LeetCode problem brushing - algorithm learning plan (Introduction)

# Title Description

# Introduction of ideas

Personal idea: first find out which node to delete is the first node of the linked list (index=len + 1 -n). If it is the first node (head), move the head to the right (head = head - > next); If it is not the head node, use a linked list pointer tmp to point to the previous node of the node to be deleted, and finally connect the next node of the next node of tmp to the back of tmp (tmp - > next = tmp - > next - > next).

# My first correct submission

/** * Definition for singly-linked list. * struct ListNode { * int val; * struct ListNode *next; * }; */ //Get linked list length int GetListNodeLen(struct ListNode* head) { int len = 1; struct ListNode *tmp = head; if(tmp == NULL) return 0; while(tmp->next != NULL) { len++; tmp = tmp->next; } return len; } struct ListNode* removeNthFromEnd(struct ListNode* head, int n) { int i = 0; struct ListNode *tmp = head; int len = GetListNodeLen(head); //Get linked list length int index = len + 1 - n; //Serial number of the linked list node to be deleted (starting from 1) if(index == 1) //If the node to be deleted is a header node { head = head -> next; return head; } for(i = 1; i < index - 1; i++) //Move tmp to the previous node where you want to delete the node { tmp = tmp->next; } tmp->next = tmp->next->next; //Connect the next node of the node to be deleted after its previous node return head; }

# Official version

Here is the official version

## Method 1: calculate the length of the linked list

An easy way to think of is that we first traverse the linked list from the node to get the length L of the linked list. Then we traverse the linked list from the first node. When we traverse to the L − n+1 node, it is the node we need to delete.

In order to be consistent with n in the title, the number of nodes starts from 1, and the head node is the node numbered 1.

In order to facilitate the deletion operation, we can traverse L − n+1 nodes from the dummy node. When traversing the L − n+1 node, its next node is the node we need to delete, so we only need to modify the pointer once to complete the deletion operation.

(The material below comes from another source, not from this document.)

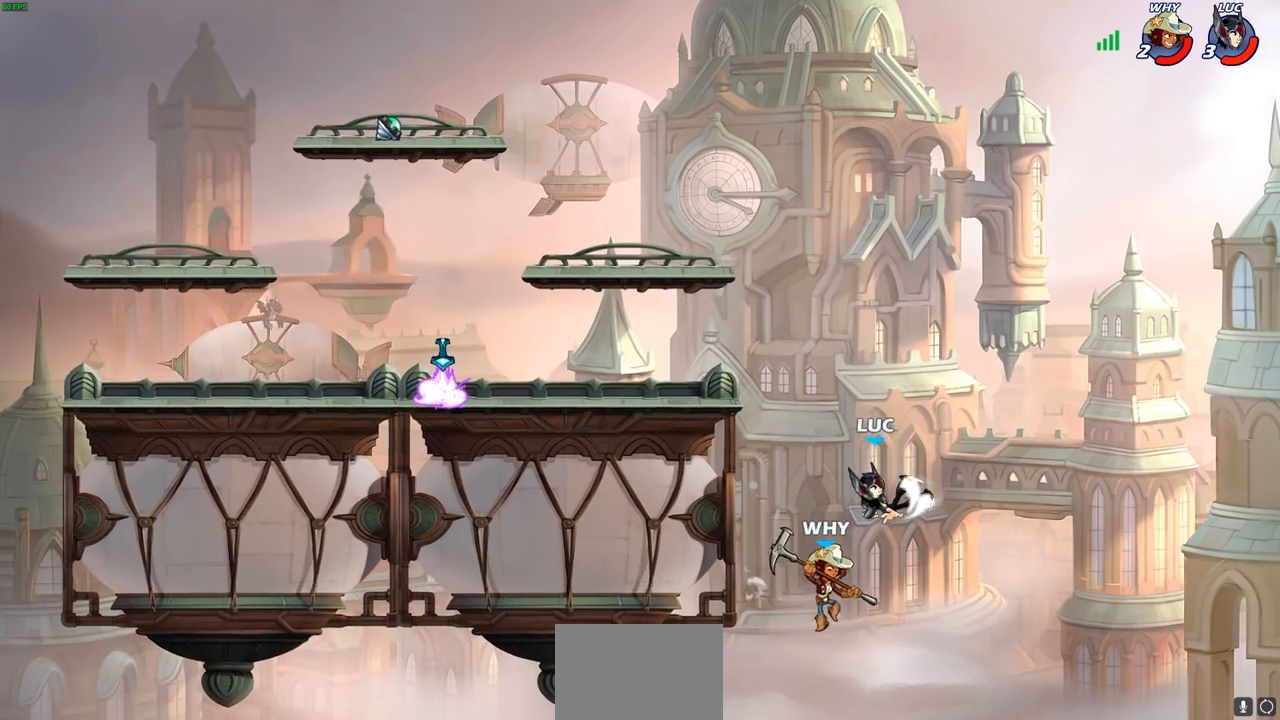
{"buttons": [], "left_stick": "down", "right_stick": "center", "events": [[117, "left_stick", "center"], [350, "left_stick", "down"]]}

——Author: leetcode solution

Link: https://leetcode-cn.com/problems/remove-nth-node-from-end-of-list/solution/shan-chu-lian-biao-de-dao-shu-di-nge-jie-dian-b-61/

This is the method I used, but dummy nodes (dummy - > Val = 0, dummy - > next = head;) are used here

int getLength(struct ListNode* head) { int length = 0; while (head) { ++length; head = head->next; } return length; } struct ListNode* removeNthFromEnd(struct ListNode* head, int n) { struct ListNode* dummy = malloc(sizeof(struct ListNode)); dummy->val = 0, dummy->next = head; int length = getLength(head); struct ListNode* cur = dummy; for (int i = 1; i < length - n + 1; ++i) { cur = cur->next; } cur->next = cur->next->next; struct ListNode* ans = dummy->next; free(dummy); return ans; } Author: LeetCode-Solution Link: https://leetcode-cn.com/problems/remove-nth-node-from-end-of-list/solution/shan-chu-lian-biao-de-dao-shu-di-nge-jie-dian-b-61/ Source: force buckle( LeetCode) The copyright belongs to the author. For commercial reprint, please contact the author for authorization. For non-commercial reprint, please indicate the source.

Complexity analysis

Time complexity: O(L), where l is the length of the linked list.

Space complexity: O(1).

## Method 2: stack

We can also put all nodes on the stack in turn while traversing the linked list. According to the "first in, last out" principle of the stack, we pop up that the nth node on the stack is the node to be deleted, and the current node on the top of the stack is the precursor node of the node to be deleted. In this way, the deletion operation becomes very convenient.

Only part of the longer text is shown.